At Least They’re Thinking About Incentives
In an editorial (link via Combest), the Post-Dispatch argues that MoDOT is exposing Missouri drivers to too much risk by allowing contractors to inspect their own work on the reconstruction of highway 40.
The reason is obvious: Contractors have a financial incentive to approve their own work. Do-overs raise costs, and contractors face penalties if a project isn’t completed by deadline. Inspectors working for the contractors know this. Honest though they may be, they also know the financial interests of their employers.

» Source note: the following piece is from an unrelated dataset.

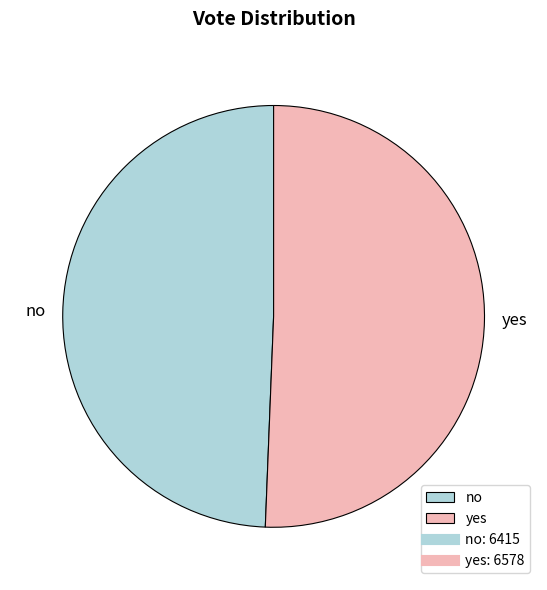

Which has a higher value, yes or no?

yes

This isn’t a complete picture of the financial interests of the contractors. If contractors cut corners to meet the deadline and put drivers at risk, they also put their business at risk. How many people would hire a contractor who built a bridge that fell into a river? According to the previous Post-Dispatch article covering MoDOT’s change in inspection policy, Jim Ernzen, an Arizona State University professor and director of the Del E. Webb School of Construction, compared inspections from previous projects to inspections from the highway 40 reconstruction:
“We found very little variance,” he said. “These guys realize no matter how fast they get the project done, if they don’t do it correctly, they don’t get the next job.”
Bingo. If a company is really worried about its long-term financial interests, it won’t do a shoddy job. In the end, the contractors really do have the proper incentives.